How to create a dataframe only if all columns contains a certain value-CodePudding

Let's say I have a dataframe that looks like the following

Column A	Column B
123	Mark 123
456	Mark 456
789	789

How do I create a df on spark scala with the following conditions: If all column B values contain a "mark", a dataframe with column A is created, else, an empty dataframe is created.

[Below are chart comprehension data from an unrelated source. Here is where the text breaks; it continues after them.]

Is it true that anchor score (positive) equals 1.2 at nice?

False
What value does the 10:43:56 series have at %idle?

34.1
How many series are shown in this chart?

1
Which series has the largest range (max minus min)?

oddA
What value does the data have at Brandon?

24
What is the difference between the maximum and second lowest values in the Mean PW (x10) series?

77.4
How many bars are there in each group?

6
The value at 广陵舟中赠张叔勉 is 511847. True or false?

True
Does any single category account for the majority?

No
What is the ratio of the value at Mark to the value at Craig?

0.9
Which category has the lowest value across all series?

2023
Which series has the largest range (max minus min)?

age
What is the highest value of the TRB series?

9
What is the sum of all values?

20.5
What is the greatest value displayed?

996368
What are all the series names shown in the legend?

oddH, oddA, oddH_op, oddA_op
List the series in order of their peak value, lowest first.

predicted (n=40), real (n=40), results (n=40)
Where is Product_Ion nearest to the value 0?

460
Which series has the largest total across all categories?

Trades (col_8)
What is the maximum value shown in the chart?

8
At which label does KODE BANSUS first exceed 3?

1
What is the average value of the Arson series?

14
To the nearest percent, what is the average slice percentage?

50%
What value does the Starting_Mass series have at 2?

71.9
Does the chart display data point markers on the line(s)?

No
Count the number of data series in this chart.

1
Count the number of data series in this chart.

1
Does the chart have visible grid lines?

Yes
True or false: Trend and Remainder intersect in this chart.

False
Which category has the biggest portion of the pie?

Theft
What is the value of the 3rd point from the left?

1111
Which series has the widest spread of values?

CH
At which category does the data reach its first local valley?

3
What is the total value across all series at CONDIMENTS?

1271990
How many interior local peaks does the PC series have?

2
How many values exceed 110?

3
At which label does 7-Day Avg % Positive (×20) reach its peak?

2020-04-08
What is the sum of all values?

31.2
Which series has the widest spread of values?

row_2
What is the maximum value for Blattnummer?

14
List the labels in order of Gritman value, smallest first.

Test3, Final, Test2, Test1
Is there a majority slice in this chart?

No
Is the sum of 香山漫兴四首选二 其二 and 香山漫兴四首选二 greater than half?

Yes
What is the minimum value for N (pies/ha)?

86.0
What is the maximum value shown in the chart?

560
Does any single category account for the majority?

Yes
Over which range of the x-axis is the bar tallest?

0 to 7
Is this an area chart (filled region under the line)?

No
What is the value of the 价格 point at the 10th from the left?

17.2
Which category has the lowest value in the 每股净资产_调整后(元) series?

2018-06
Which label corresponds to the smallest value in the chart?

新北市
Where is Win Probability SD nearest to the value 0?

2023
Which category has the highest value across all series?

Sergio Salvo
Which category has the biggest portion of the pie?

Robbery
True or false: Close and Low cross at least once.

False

CodePudding user response：

I think you can simply make a count with contains "mark" in order to evaluate if all rows have it. I think this should do the trick:

import spark.implicits._

val dfWithMark = Seq(
("123", "Mark 123"),
("456", "Mark 456"),
("789", "Mark 789")
).toDF("column A", "column B")

def buildMarkDf(df: DataFrame): DataFrame = {
  val count = df.count()
  val markCount = df.where(lower($"column B") contains "mark").count()

  if (count == markCount)
    df.select("column a")
  else
    spark.emptyDataFrame
}

buildMarkDf(dfWithMark).show(false)

With this statement df.where(lower($"column B") contains "mark").count() if all columns contain Mark, the count should be the same as the originalDataframe.count()

CodePudding user response：

Let us assume that your dataset is called main, we can filter and count the column b values that do not start with mark:

val hasMarks = main.filter(!col("colB").startsWith("Mark")).count()

then, we can do a simple if statement:

val newDataset = if (hasMarks > 0) main.select("colA") else sparkSession.emptyDataFrame

This should do what you are looking for!